▶ **Directive**
Count how many lines of the material below contain the string "werken", matching case exactly. Reply with the number only.

Content starts

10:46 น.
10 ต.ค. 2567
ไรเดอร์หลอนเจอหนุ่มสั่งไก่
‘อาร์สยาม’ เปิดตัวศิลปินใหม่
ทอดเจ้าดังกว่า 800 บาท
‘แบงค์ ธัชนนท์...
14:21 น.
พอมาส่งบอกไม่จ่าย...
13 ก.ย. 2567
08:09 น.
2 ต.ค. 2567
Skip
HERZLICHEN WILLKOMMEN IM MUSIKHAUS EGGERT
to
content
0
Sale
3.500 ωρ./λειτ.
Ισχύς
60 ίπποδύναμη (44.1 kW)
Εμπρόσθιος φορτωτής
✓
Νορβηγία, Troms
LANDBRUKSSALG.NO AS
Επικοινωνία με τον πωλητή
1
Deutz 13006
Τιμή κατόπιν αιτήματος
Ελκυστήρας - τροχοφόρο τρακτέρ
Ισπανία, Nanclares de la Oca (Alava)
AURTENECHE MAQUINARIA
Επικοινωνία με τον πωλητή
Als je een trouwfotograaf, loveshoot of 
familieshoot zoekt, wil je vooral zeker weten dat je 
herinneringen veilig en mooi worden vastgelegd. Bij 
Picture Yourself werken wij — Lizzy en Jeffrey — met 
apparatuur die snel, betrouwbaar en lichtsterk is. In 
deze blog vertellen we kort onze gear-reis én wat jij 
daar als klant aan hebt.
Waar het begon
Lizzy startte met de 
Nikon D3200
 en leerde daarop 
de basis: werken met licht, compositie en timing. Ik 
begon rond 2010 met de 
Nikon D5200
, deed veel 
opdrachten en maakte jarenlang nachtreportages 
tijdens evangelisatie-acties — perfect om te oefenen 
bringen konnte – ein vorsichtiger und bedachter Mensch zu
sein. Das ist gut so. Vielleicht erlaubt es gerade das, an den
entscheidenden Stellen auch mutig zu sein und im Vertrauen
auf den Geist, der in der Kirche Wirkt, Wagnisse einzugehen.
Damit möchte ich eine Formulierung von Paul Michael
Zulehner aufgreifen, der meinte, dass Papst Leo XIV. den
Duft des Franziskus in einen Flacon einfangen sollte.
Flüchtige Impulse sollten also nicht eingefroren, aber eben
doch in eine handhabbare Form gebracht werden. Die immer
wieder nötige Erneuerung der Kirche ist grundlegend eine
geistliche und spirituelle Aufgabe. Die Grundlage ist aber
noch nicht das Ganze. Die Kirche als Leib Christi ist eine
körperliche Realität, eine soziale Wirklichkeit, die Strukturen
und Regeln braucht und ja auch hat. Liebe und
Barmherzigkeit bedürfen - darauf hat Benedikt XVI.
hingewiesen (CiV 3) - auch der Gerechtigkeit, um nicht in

Content ends

▶ **Exercise answer**
2